▶ **RECORDS PROVIDED**:

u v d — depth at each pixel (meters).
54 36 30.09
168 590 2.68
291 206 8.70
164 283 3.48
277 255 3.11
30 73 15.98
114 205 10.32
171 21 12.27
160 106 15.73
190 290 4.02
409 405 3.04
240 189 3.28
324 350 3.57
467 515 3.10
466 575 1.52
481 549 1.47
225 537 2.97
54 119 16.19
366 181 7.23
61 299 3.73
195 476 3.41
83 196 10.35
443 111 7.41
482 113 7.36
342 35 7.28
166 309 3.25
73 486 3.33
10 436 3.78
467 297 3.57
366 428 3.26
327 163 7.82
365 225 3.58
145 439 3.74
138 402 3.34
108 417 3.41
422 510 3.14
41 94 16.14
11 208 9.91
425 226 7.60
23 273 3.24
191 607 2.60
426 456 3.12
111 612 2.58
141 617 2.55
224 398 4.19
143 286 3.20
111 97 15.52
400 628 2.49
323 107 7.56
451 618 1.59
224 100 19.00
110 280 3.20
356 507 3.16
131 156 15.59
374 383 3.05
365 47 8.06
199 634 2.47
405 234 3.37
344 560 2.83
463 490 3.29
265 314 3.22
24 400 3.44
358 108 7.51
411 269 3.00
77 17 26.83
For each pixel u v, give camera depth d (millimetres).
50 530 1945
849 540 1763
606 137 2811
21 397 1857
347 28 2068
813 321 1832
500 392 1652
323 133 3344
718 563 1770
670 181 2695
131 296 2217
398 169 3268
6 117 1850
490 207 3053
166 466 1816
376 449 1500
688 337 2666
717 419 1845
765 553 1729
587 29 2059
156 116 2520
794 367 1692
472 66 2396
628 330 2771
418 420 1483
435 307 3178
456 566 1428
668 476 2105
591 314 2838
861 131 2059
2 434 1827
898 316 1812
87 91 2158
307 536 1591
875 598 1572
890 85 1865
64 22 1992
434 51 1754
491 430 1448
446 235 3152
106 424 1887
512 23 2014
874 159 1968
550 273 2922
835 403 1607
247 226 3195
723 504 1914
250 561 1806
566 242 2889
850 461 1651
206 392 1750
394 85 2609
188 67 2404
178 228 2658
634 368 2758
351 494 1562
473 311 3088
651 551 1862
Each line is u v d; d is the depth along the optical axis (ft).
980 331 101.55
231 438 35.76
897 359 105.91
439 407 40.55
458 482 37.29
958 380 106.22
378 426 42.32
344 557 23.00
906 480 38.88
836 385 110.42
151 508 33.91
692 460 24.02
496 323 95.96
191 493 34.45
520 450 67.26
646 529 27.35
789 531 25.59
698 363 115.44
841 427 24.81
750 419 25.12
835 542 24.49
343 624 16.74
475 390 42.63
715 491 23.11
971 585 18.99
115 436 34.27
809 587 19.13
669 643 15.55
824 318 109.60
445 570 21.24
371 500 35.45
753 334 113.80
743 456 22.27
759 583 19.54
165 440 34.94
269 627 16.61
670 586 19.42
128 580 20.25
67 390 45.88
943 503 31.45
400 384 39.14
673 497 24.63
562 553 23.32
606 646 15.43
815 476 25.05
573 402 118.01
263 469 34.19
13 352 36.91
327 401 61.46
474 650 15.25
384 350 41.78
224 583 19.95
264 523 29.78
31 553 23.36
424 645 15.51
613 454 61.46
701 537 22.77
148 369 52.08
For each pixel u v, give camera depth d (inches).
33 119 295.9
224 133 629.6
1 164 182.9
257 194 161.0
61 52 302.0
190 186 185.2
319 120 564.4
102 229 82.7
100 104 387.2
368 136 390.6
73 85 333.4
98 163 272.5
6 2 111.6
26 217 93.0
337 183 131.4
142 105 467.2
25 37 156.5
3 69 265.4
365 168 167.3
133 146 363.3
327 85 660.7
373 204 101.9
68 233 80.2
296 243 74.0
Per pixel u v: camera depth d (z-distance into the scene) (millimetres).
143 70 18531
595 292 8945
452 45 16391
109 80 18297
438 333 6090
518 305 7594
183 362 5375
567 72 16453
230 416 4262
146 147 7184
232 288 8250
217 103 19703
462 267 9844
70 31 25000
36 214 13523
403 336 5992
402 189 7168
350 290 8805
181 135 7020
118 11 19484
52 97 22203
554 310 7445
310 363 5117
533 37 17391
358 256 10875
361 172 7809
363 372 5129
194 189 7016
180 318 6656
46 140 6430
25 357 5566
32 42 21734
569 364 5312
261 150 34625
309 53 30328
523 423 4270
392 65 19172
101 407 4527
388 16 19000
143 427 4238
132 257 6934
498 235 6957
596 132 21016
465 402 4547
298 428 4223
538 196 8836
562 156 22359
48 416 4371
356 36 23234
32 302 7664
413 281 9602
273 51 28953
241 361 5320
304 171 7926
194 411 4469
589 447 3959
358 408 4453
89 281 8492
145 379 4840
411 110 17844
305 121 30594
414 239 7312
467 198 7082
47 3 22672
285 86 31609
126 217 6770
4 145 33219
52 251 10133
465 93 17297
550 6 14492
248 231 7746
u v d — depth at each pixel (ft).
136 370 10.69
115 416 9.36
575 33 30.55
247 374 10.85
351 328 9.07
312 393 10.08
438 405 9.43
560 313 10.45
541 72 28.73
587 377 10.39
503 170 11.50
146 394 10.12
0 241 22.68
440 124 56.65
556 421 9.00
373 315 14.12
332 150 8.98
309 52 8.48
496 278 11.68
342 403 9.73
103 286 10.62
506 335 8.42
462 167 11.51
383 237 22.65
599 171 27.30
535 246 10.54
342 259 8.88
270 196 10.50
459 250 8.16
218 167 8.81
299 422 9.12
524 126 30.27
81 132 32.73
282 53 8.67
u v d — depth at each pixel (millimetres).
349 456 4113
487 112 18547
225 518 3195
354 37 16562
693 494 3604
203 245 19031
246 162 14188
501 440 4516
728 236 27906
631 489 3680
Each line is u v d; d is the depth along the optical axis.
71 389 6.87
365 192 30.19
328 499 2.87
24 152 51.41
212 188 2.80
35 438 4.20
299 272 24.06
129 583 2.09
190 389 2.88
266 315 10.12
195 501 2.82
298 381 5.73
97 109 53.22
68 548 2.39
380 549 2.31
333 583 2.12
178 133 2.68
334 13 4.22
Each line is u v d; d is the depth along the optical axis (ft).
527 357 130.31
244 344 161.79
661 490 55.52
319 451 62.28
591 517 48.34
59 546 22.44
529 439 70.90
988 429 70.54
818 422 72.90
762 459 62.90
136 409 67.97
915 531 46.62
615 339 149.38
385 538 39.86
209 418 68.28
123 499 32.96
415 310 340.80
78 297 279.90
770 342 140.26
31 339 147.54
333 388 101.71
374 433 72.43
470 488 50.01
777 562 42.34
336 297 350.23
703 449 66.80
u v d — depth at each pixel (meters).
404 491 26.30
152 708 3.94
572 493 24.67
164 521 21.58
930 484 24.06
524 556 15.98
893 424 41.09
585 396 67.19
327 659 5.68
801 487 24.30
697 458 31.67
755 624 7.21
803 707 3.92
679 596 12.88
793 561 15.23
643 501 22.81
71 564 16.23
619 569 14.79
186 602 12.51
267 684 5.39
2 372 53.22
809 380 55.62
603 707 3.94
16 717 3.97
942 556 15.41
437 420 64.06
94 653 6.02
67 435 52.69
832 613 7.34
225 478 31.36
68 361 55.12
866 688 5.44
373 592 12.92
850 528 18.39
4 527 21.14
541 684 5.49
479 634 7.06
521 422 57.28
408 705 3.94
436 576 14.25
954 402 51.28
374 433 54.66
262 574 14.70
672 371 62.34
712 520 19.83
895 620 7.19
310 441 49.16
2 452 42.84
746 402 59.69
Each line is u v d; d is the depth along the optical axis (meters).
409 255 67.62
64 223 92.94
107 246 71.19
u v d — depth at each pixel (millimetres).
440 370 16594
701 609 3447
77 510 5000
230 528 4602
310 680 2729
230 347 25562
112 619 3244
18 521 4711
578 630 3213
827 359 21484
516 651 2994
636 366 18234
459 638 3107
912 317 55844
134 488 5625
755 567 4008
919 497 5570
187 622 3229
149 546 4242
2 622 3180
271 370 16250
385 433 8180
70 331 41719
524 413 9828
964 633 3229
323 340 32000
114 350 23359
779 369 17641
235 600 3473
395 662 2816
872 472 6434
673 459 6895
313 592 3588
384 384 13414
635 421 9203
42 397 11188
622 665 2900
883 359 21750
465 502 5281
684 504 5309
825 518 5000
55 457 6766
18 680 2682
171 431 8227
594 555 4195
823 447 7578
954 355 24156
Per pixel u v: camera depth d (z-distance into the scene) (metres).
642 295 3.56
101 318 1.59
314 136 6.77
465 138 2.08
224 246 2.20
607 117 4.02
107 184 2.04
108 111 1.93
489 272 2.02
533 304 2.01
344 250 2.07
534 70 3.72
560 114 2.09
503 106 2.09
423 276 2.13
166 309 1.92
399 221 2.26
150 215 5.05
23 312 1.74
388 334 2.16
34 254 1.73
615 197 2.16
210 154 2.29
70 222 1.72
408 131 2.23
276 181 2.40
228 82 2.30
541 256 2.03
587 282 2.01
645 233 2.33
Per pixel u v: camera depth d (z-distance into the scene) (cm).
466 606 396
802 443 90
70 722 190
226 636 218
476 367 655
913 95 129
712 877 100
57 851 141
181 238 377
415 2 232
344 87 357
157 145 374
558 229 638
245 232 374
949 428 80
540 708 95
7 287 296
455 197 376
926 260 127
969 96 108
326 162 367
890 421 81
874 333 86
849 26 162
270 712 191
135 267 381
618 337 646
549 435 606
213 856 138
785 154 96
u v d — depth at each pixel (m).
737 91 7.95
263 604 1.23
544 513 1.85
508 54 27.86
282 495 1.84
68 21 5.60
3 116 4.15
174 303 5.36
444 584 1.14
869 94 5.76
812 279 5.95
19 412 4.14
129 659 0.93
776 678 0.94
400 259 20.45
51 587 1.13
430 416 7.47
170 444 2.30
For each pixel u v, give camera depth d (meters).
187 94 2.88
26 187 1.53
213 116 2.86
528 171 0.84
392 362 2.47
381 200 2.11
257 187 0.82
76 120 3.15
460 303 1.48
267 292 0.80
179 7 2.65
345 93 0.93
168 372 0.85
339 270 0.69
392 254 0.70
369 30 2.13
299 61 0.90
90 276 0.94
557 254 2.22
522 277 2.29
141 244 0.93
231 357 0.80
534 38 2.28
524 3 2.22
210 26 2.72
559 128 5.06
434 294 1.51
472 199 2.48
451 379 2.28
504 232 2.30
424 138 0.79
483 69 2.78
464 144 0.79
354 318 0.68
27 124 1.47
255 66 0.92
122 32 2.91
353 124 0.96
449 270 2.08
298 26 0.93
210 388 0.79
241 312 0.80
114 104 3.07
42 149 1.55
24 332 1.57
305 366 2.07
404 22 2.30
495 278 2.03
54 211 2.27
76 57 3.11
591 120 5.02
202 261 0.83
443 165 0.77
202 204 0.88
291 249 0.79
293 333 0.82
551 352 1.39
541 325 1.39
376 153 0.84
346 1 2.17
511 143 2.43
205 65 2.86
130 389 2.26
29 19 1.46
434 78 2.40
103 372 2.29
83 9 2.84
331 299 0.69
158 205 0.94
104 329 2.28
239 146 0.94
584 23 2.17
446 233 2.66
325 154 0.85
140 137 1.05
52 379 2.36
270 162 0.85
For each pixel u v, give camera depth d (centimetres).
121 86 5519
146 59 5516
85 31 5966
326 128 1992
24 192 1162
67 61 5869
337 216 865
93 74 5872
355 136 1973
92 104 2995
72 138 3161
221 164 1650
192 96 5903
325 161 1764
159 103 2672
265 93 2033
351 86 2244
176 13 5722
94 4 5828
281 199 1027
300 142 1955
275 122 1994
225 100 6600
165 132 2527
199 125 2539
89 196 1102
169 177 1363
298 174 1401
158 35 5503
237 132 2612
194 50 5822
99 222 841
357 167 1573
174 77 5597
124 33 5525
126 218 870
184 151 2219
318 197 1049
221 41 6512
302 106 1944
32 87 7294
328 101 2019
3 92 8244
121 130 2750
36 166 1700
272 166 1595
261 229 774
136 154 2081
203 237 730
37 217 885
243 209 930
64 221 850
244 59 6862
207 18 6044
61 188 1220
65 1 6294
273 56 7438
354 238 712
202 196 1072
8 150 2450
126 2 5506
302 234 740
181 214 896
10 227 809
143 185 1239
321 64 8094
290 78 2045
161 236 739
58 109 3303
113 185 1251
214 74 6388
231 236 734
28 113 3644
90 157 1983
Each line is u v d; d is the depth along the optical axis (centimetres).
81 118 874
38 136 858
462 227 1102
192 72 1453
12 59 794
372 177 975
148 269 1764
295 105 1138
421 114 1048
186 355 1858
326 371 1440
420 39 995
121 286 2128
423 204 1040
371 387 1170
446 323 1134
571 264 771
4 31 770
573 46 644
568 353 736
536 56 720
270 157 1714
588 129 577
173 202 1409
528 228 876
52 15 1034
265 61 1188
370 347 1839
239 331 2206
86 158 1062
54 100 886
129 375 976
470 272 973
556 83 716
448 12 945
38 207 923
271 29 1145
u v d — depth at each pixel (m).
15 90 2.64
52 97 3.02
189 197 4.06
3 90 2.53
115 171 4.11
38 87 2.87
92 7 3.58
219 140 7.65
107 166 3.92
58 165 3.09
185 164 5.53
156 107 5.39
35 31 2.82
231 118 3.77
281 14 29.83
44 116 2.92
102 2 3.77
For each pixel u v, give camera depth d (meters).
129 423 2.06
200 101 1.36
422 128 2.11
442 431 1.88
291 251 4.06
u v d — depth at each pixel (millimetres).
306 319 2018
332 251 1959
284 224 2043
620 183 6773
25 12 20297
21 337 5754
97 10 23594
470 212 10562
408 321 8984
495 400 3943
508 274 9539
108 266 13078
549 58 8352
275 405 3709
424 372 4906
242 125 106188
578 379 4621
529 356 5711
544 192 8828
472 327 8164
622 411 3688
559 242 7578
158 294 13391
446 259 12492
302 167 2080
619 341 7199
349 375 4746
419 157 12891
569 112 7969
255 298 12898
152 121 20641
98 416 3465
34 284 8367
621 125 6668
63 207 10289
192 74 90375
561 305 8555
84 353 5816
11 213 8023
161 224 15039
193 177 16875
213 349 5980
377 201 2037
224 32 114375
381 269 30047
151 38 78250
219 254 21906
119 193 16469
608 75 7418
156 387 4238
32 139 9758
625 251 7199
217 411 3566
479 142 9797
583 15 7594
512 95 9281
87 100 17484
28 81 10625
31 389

▶ **TASK TO CARRY OUT**:
Return, with no change at all, every line in the entries above from the line containing "267 292 0.80" through the line containing "354 318 0.68".

▶ **RESPONSE**:
267 292 0.80
179 7 2.65
345 93 0.93
168 372 0.85
339 270 0.69
392 254 0.70
369 30 2.13
299 61 0.90
90 276 0.94
557 254 2.22
522 277 2.29
141 244 0.93
231 357 0.80
534 38 2.28
524 3 2.22
210 26 2.72
559 128 5.06
434 294 1.51
472 199 2.48
451 379 2.28
504 232 2.30
424 138 0.79
483 69 2.78
464 144 0.79
354 318 0.68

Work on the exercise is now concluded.